# Instructions to follow
Go through the material and copy each line in which the word "avtext" shows up.

# Source data

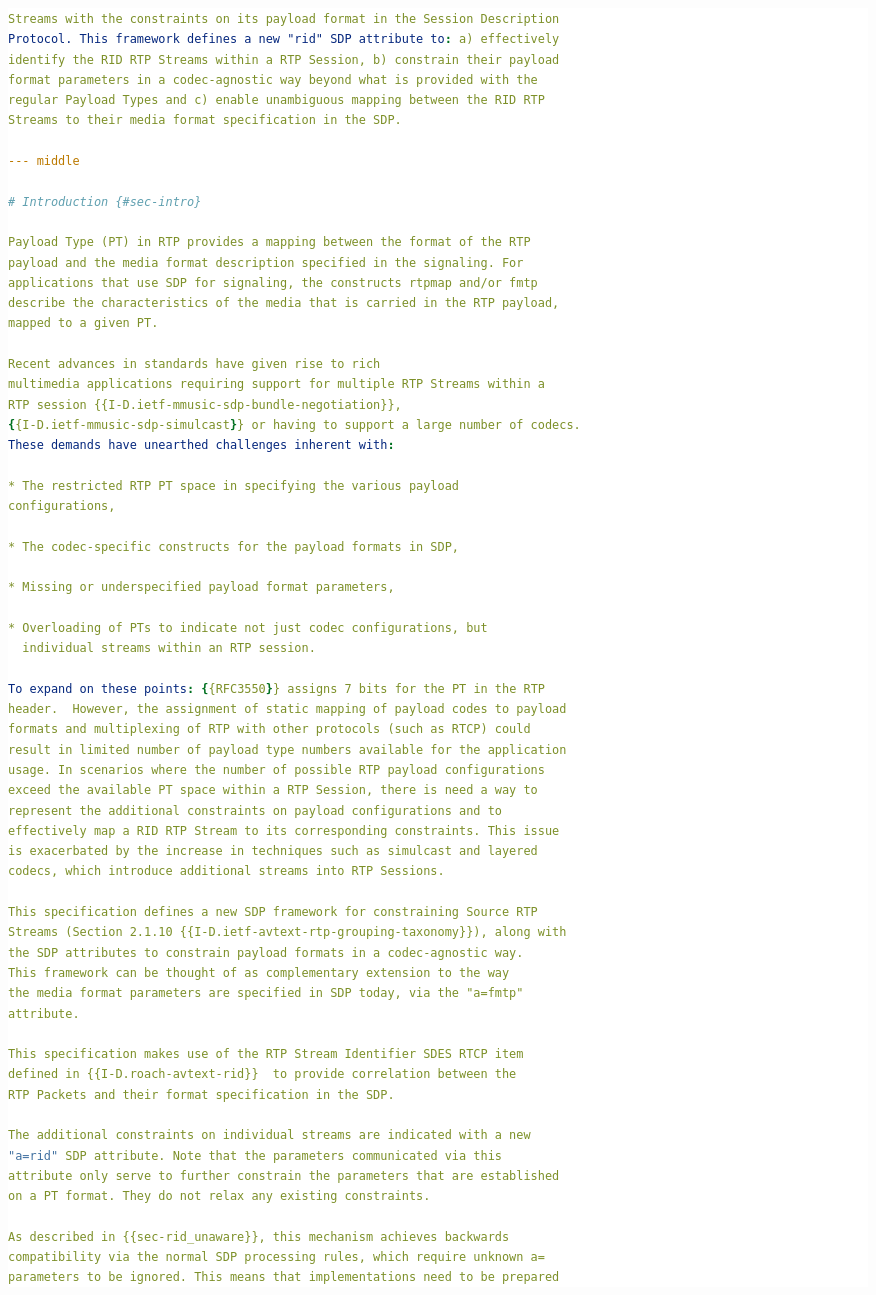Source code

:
 ```yaml
Streams with the constraints on its payload format in the Session Description
Protocol. This framework defines a new "rid" SDP attribute to: a) effectively
identify the RID RTP Streams within a RTP Session, b) constrain their payload
format parameters in a codec-agnostic way beyond what is provided with the
regular Payload Types and c) enable unambiguous mapping between the RID RTP
Streams to their media format specification in the SDP.

--- middle

# Introduction {#sec-intro}

Payload Type (PT) in RTP provides a mapping between the format of the RTP
payload and the media format description specified in the signaling. For
applications that use SDP for signaling, the constructs rtpmap and/or fmtp
describe the characteristics of the media that is carried in the RTP payload,
mapped to a given PT.

Recent advances in standards have given rise to rich
multimedia applications requiring support for multiple RTP Streams within a
RTP session {{I-D.ietf-mmusic-sdp-bundle-negotiation}},
{{I-D.ietf-mmusic-sdp-simulcast}} or having to support a large number of codecs.
These demands have unearthed challenges inherent with:

* The restricted RTP PT space in specifying the various payload
configurations,

* The codec-specific constructs for the payload formats in SDP,

* Missing or underspecified payload format parameters,

* Overloading of PTs to indicate not just codec configurations, but
  individual streams within an RTP session.

To expand on these points: {{RFC3550}} assigns 7 bits for the PT in the RTP
header.  However, the assignment of static mapping of payload codes to payload
formats and multiplexing of RTP with other protocols (such as RTCP) could
result in limited number of payload type numbers available for the application
usage. In scenarios where the number of possible RTP payload configurations
exceed the available PT space within a RTP Session, there is need a way to
represent the additional constraints on payload configurations and to
effectively map a RID RTP Stream to its corresponding constraints. This issue
is exacerbated by the increase in techniques such as simulcast and layered
codecs, which introduce additional streams into RTP Sessions.

This specification defines a new SDP framework for constraining Source RTP
Streams (Section 2.1.10 {{I-D.ietf-avtext-rtp-grouping-taxonomy}}), along with
the SDP attributes to constrain payload formats in a codec-agnostic way.
This framework can be thought of as complementary extension to the way
the media format parameters are specified in SDP today, via the "a=fmtp"
attribute.

This specification makes use of the RTP Stream Identifier SDES RTCP item
defined in {{I-D.roach-avtext-rid}}  to provide correlation between the
RTP Packets and their format specification in the SDP.

The additional constraints on individual streams are indicated with a new
"a=rid" SDP attribute. Note that the parameters communicated via this
attribute only serve to further constrain the parameters that are established
on a PT format. They do not relax any existing constraints.

As described in {{sec-rid_unaware}}, this mechanism achieves backwards
compatibility via the normal SDP processing rules, which require unknown a=
parameters to be ignored. This means that implementations need to be prepared
```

# Solution
Streams (Section 2.1.10 {{I-D.ietf-avtext-rtp-grouping-taxonomy}}), along with
defined in {{I-D.roach-avtext-rid}}  to provide correlation between the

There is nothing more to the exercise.